Caro Danilo e cari aderenti a Sardegna Chiama Sardegna,
abbiamo letto e discusso il documento portato alla nostra attenzione, per la qual cosa vi ringraziamo.
Pur condividendone alcuni elementi non riteniamo opportuno sottoscriverlo per alcune considerazione che brevemente vogliamo comunicarvi.
Abbiamo adottato, già dalle ultime elezioni regionali e ancora prima, dal congresso del 2020 una linea di distanza rispetto alle due grandi coalizioni che si avvicendano al governo della Sardegna certi che sia necessaria, in questa regione, la formazione di una alternativa di sinistra, anticolonialista, non cooptabile e non collusa, decisamente orientata al riconoscimento effettivo del diritto all’autodeterminazione.
Questa scelta porta con se la distanza da chiunque sia contiguo, ovviamente al Centro Destra, ma anche al Campo Largo o, ancor di più, a chi ne faccia parte organicamente con ruoli istituzionali.
Noi riteniamo inutile e fin’anche dannosa quella area di confine che mentre sorregge maggioranze di governo ricavandone vantaggi, votandone tutti i provvedimenti e depotenziando la forza di quell’area di dissenso che non trova espressione e rappresentanza, pretende di collaborare e a volte offrire aiuto al movimento proveniente dal basso animato dalle minoranze escluse e discriminate.

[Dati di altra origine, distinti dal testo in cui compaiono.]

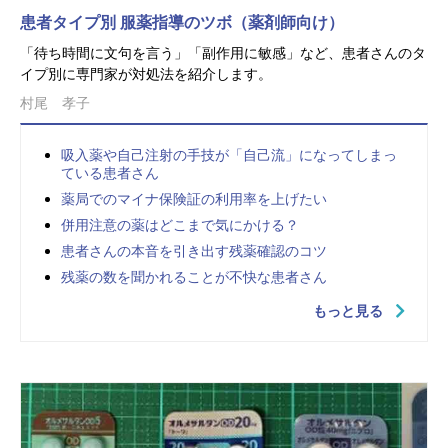
患者タイプ別 服薬指導のツボ（薬剤師向け）
「待ち時間に文句を言う」「副作用に敏感」など、患者さんのタ
イプ別に専門家が対処法を紹介します。
村尾 孝子
吸入薬や自己注射の手技が「自己流」になってしまっ
ている患者さん
薬局でのマイナ保険証の利用率を上げたい
併用注意の薬はどこまで気にかける？
患者さんの本音を引き出す残薬確認のコツ
残薬の数を聞かれることが不快な患者さん
もっと見る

Questa scelta porta con se anche la necessità di lavorare per il recupero, in Sardegna e dovunque, di leggi elettorali democratiche, cosa che abbiamo fatto in solitudine e in qualche caso osteggiati da soggetti firmatari e proponenti il documento inviatoci.
Tra gli iscritti Rossomori è radicata la convinzione che, se i percorsi sono comuni, debbano esserlo realmente, il che non vuol dire escludere il dissenso o mettere in discussione l’identità di ogni soggetto in campo che anzi per noi è una ricchezza, ma significa coerenza e necessità di percorsi comuni almeno su questioni di fondo come ad esempio le alleanze e le intenzioni di alleanza, soprattutto quelle legittimamente approvate nei congressi e negli organismi dirigenti di ogni gruppo.
A noi pare che in questo momento grande sforzo debba essere fatto nei confronti delle gravissime inadempienze del governo regionale(in tutte le sue componenti nessuna esclusa) e che, viceversa, proporre una mozione contro il governo italiano fornisca un alibi (già ampiamente utilizzato dalla amministrazione Todde) per giustificare e cercare di occultare enormi incapacità politiche e amministrative accompagnate da sprechi di denaro pubblico intollerabili e da livelli di supponenza e prepotenza inauditi.
La maggioranza oggi al governo della regione ha ampiamente dimostrato di essere sorda alle richieste provenienti dall’esterno (nonostante il tardivo accoglimento in Consiglio della proposta di legge Pratobello a cui i Rossomori hanno ampiamente collaborato, la proposta di legge elettorale proporzionale di iniziativa popolare animata dal Partito Rossomori e dalla Rete Sardegna Iniziativa Popolare immotivatamente respinta, ragione per cui pende un nostro ricorso davanti al Tribunale di Cagliari, la Proposta di legge per la Prevenzione ed il Contrasto degli Incendi Boschivi inviata alla presidente Todde e a tutti i consiglieri regionali da Sardigna R-esiste e partito Rossomori ed ignorata nonostante il colpevole vuoto normativo che distingue la Sardegna dalle altre regioni d’Italia).
Per tutto ciò la nostra linea non prevede ulteriori passi di collaborazione o proposta, ma viceversa contempla uno scontro duro come merita un Governo Regionale non sorretto neanche lontanamente da minime capacità politiche che possano oggi rendere ipotizzabile una negoziazione produttiva con lo Stato Italiano che abbia come risultato il riconoscimento dei dovuti spazi di autogoverno e autodeterminazione diritti irrinunciabili del popolo sardo.
Vi salutiamo augurandovi buon lavoro
Lucia Chessa segretaria nazionale Partito Rossomori De Sardigna.